Paradigmáticos são, entre vários casos que poderiam ser referidos, os casos dos professores sindicalistas do ensino básico e secundário, de alguns juízes, de presidentes de câmara municipal e de deputados. Paradigmáticos e difíceis de entender, em face do lugar eminente que ocupam na sociedade e do magistério cívico que lhes deveria estar associado.
(...)
Outro caso: a reacção de alguns juízes perante certas medidas anunciadas pelo Governo. Os juízes, os magistrados do Ministério Público e quantos trabalham nos tribunais (não raro em condições precárias) merecem todo o respeito. No entanto, justamente por isso, eles devem dar-se ao respeito, não fazendo declarações, movimentações e ameaças de greve que contrariam o seu estatuto constitucional de titulares de órgãos de soberania. Então os órgãos de soberania podem fazer greve? Admiti-lo, admitir as formas de luta que alguns juízes reclamam, equivaleria a pôr em causa o próprio Estado.

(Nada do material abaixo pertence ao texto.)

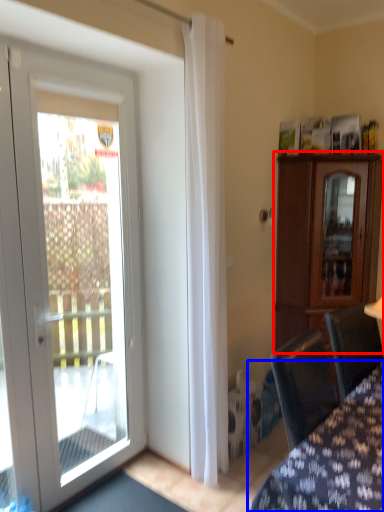
Question: Which object appears farthest to the camera in this image, cabinetry (highlighted by a red box) or furniture (highlighted by a blue box)?

Choices:
 (A) cabinetry
 (B) furniture

Answer: (A)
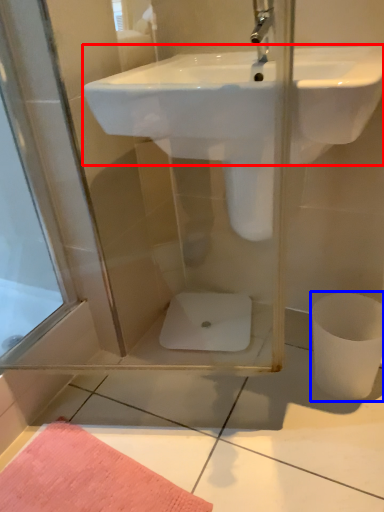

(A este propósito, vale a pena perguntar se, em vez da redução das férias judiciais, outra providência legislativa não deveria ser adoptada: a proibição absoluta de qualquer juiz ou qualquer magistrado do Ministério Público desempenhar funções estranhas aos tribunais. E isso não tanto por causa da multiplicação de processos quanto por imperativo de dignidade das respectivas funções. Como conceber um juiz - que deve ser isento politicamente e independente - a assumir cargos políticos ou de confiança política? Não representa tal o contrário da atitude que os deve marcar? E como conceber que depois voltem à carreira e até, por vezes, venham a ser promovidos?
(...)
Mais do que o respeito do princípio republicano como princípio jurídico, está aqui em causa a ética republicana como ética de responsabilidade, de exigência cívica e de desprendimento ao serviço do interesse geral. Esperamos que ela venha a prevalecer!